**Exercise data**

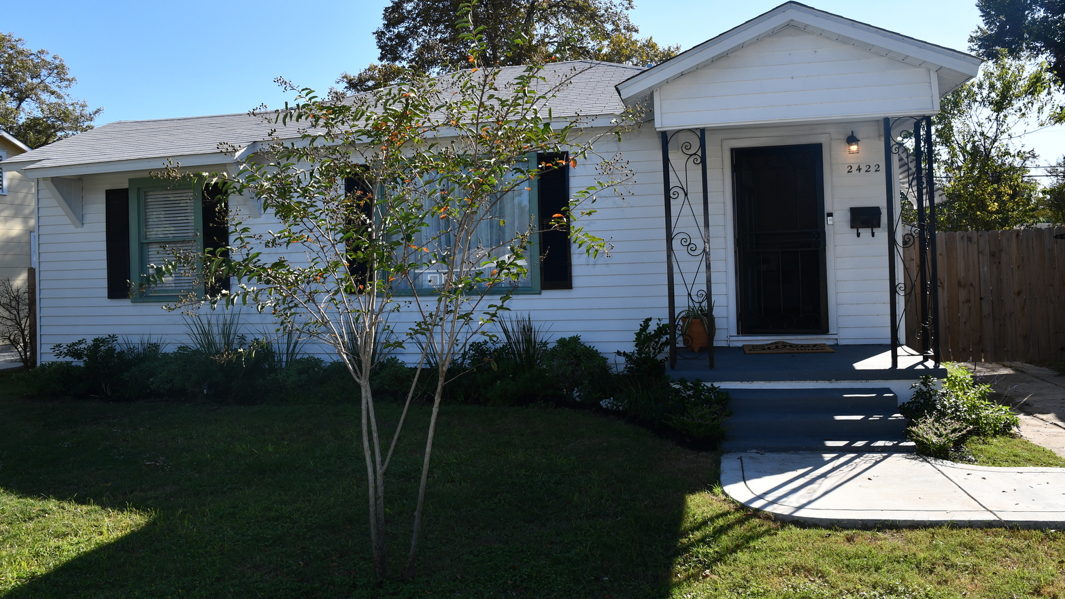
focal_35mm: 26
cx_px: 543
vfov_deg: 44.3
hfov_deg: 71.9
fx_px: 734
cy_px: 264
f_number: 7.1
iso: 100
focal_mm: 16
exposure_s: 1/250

**Problem requirements**
Copy out every line of the material above precisely, omitting the pictures.

**Task solution**
focal_35mm: 26
cx_px: 543
vfov_deg: 44.3
hfov_deg: 71.9
fx_px: 734
cy_px: 264
f_number: 7.1
iso: 100
focal_mm: 16
exposure_s: 1/250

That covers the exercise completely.